= Beginning of Section =
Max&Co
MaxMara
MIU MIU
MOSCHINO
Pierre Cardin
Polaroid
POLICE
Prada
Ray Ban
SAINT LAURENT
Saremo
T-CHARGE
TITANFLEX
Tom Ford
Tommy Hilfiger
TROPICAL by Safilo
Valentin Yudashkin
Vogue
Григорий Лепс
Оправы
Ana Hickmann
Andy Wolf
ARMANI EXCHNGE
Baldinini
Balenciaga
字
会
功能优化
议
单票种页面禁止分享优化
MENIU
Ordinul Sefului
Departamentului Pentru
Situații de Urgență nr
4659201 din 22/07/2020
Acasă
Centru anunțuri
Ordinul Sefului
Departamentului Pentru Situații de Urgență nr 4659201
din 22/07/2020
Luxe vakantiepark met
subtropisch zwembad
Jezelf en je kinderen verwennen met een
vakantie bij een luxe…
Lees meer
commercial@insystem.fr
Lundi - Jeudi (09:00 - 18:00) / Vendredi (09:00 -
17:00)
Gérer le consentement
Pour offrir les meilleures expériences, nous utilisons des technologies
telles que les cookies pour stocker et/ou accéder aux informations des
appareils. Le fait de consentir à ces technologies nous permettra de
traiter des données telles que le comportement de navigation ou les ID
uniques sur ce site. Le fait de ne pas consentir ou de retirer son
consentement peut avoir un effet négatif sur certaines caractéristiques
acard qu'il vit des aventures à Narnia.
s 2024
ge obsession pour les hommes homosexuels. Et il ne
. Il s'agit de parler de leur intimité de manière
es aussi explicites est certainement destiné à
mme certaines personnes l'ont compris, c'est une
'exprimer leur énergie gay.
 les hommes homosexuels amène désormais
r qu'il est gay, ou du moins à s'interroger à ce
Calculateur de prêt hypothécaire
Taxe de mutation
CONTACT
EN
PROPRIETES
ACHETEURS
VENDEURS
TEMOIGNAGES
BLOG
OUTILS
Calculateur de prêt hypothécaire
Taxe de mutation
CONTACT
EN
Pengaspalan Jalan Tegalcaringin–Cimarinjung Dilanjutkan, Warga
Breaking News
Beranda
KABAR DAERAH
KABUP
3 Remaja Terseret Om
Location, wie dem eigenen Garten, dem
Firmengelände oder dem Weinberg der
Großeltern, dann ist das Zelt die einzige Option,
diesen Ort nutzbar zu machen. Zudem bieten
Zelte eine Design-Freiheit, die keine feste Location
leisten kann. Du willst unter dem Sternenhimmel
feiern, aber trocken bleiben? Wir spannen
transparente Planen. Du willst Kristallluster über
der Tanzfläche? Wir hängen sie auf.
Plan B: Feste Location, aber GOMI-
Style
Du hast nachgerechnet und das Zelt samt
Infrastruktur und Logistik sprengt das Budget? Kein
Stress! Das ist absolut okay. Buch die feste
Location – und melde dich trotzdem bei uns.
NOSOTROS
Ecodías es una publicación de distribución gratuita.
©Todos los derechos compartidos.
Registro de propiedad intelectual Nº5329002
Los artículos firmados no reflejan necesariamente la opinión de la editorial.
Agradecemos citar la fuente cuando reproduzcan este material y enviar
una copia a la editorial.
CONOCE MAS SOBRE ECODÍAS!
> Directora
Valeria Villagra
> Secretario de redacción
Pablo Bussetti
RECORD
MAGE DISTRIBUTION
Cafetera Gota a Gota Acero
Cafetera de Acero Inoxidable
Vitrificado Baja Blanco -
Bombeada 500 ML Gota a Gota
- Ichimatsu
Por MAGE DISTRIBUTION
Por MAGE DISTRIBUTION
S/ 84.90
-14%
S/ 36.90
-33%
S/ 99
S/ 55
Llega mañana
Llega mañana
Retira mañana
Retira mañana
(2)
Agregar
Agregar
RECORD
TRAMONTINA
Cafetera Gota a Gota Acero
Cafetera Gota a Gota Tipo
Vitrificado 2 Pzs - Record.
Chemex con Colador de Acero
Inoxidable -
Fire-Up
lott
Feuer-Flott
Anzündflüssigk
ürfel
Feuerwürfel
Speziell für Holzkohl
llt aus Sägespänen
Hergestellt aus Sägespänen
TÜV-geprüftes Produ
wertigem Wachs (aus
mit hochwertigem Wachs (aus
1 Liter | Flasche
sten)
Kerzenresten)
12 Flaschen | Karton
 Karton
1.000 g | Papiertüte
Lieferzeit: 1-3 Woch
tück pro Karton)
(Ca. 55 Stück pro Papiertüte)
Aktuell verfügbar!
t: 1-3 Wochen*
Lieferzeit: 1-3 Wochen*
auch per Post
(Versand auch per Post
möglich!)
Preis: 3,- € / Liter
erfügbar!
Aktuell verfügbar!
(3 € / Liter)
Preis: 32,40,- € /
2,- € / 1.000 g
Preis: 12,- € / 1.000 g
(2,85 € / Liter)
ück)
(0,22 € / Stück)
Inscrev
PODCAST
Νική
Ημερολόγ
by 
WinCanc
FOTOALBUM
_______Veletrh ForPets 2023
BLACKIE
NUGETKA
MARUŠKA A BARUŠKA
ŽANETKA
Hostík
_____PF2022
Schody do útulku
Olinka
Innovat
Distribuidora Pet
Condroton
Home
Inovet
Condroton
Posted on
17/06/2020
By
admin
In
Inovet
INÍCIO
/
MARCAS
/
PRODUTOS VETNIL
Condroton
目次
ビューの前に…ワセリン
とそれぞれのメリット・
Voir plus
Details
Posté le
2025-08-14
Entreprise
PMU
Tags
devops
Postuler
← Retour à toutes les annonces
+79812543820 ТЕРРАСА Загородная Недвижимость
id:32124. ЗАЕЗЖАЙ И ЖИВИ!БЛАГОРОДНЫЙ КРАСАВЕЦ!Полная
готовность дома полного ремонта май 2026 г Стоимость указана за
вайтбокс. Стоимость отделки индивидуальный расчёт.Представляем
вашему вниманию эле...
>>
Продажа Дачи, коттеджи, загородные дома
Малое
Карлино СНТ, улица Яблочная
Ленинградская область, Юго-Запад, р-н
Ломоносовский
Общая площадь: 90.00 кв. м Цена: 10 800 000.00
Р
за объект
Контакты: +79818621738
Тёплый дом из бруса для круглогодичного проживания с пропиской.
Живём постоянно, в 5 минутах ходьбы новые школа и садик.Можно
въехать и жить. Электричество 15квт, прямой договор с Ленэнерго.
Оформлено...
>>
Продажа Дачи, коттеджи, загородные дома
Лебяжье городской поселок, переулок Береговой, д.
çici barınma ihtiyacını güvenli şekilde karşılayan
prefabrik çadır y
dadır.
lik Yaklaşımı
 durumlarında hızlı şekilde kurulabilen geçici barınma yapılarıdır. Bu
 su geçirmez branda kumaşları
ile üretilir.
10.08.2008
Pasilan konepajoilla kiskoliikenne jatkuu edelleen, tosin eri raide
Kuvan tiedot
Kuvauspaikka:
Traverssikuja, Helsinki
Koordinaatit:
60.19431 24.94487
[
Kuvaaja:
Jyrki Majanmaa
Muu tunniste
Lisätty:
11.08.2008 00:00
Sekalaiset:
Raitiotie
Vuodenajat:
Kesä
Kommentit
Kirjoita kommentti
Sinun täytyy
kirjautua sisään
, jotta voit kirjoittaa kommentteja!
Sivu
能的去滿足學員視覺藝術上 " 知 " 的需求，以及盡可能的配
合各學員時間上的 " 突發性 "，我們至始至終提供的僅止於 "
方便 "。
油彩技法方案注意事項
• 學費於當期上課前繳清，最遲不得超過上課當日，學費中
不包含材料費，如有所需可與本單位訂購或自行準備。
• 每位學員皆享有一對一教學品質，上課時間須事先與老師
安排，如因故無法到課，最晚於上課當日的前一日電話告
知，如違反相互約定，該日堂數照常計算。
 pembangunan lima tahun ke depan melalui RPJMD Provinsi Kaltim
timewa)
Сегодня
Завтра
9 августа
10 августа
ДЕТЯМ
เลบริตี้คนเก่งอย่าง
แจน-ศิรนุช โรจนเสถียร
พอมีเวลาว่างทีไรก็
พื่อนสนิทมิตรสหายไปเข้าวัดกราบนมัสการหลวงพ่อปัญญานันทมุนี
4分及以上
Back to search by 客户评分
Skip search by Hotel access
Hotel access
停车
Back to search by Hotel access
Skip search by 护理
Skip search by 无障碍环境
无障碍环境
= End of Section =
**Your objective**
Reproducing the whole listing above is not the task. Copy exactly only the lines from the one with "Gérer le consentement" to the one with "les hommes homosexuels amène désormais", both kept.

**Solution below**
Gérer le consentement
Pour offrir les meilleures expériences, nous utilisons des technologies
telles que les cookies pour stocker et/ou accéder aux informations des
appareils. Le fait de consentir à ces technologies nous permettra de
traiter des données telles que le comportement de navigation ou les ID
uniques sur ce site. Le fait de ne pas consentir ou de retirer son
consentement peut avoir un effet négatif sur certaines caractéristiques
acard qu'il vit des aventures à Narnia.
s 2024
ge obsession pour les hommes homosexuels. Et il ne
. Il s'agit de parler de leur intimité de manière
es aussi explicites est certainement destiné à
mme certaines personnes l'ont compris, c'est une
'exprimer leur énergie gay.
 les hommes homosexuels amène désormais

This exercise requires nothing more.